Anyways, at this point my brother Christianos and cousin Caleb wanted me to play with them so I started looking for a tool online Chrysa could use to learn the sounds of the letters. Sort of like the caterpillar toy from leap frog that Christianos got when he was around three years old that would say the letters of the alphabet when it’s feet were pushed down. And then if the toggle was switched to letter sounds it would pronounce the letter sounds.
I wanted to find that, but an online version. I couldn’t find anything free that required no sign up in the ten minutes that I looked for it. So, I decided to make one. And since Christianos and Caleb were bugging me, I would use them as my slaves voice actors.
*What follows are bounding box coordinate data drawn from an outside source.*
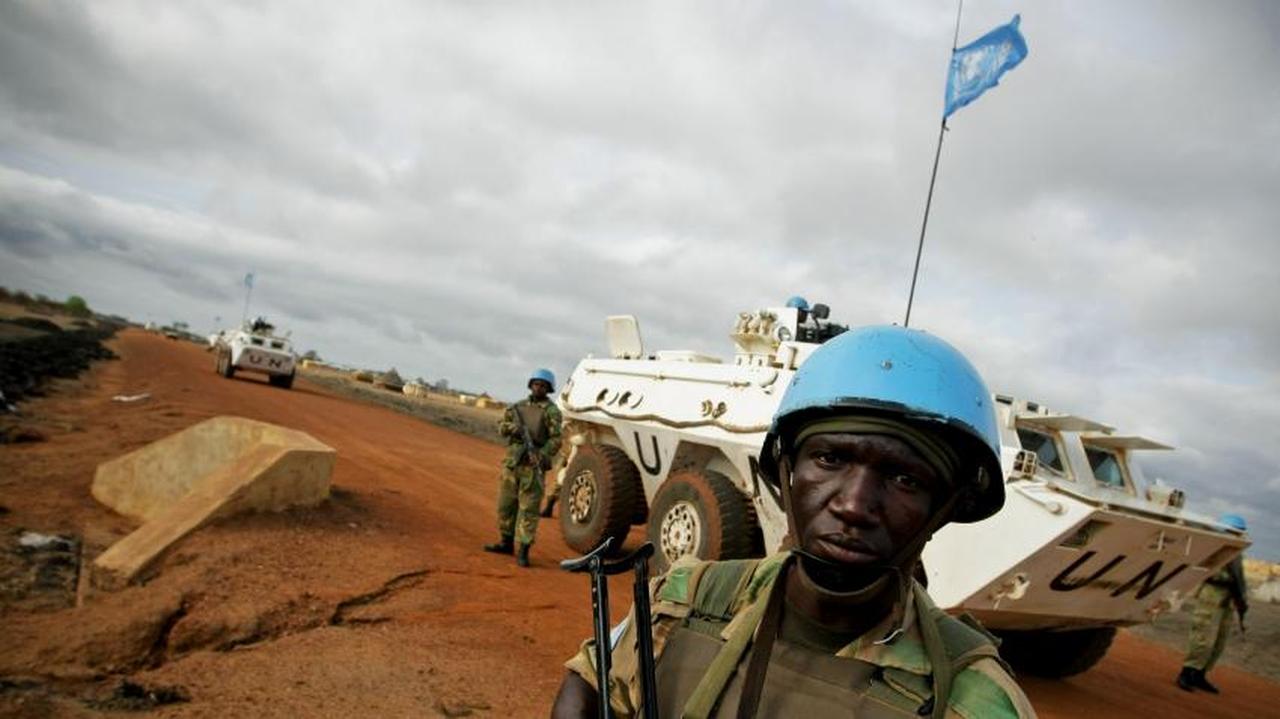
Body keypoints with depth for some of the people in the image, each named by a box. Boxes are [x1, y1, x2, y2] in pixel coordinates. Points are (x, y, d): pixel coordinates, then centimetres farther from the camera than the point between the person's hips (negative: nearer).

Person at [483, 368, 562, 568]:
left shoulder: (551, 411, -3)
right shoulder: (518, 406, 14)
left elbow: (555, 439, -12)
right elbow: (501, 427, 8)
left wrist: (541, 455, -28)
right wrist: (512, 427, -14)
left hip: (533, 465, -6)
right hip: (512, 462, 6)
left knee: (529, 509, -6)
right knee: (505, 505, 13)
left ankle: (523, 550, -1)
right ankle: (506, 542, 28)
To best capture their voice acting abilities, I used Audacity. It took about twenty minutes for Christianos to record all the letter names and another twenty minutes for Caleb to record the letter sounds. I exported all the recordings as mp3 as that had the best compatibility with most browsers.
Christianos and Caleb had the sound bites down, now I needed pretty graphics for the website. I asked my girlfriend Theresa to make the letters for me and they came out pretty great! She made them in Adobe Illustrator and exported them as pngs for the transparent background.
I had the pretty letters and all the audio files. All that was left was to put everything together using good ol’ html/css/javascript. I was rushing to put everything together so I thought this stack was perfect for a simple and stateless application. I didn’t want the overhead of using a javascript framework to make this simple app. Although, eventually I’d like to repeat this site in Svelte just to get some exposure to the framework, as I already have experience with Angular and React.
To serve the application, I used a simple nodejs express server running on my $5 a month linode ubuntu vm. I know, I know, why am I running a nodejs express server instead of using nginx or apache to serve the static files? Because I was too lazy to write an nginx directive to route the requests to the right directory.
Plus, I already have a system set up with my numerous other side projects that all use cloudflare to mask my IP and to turn everything into https. Letsencrypt for the ssl certificates, and nodejs to host apis or static files. Nginx for the reverse proxy. Maybe once I feel like it, or something goes viral I’ll do it the right way and serve static files through nginx. But until then I’ll deal with the minuscule performance consequences.
So now that I had this whole thing built it was time for the cousins to go home. Chrysa wasn’t able to use it that night. But from what I’ve heard she used abcsounds around two weeks ago to read another book with minimal help.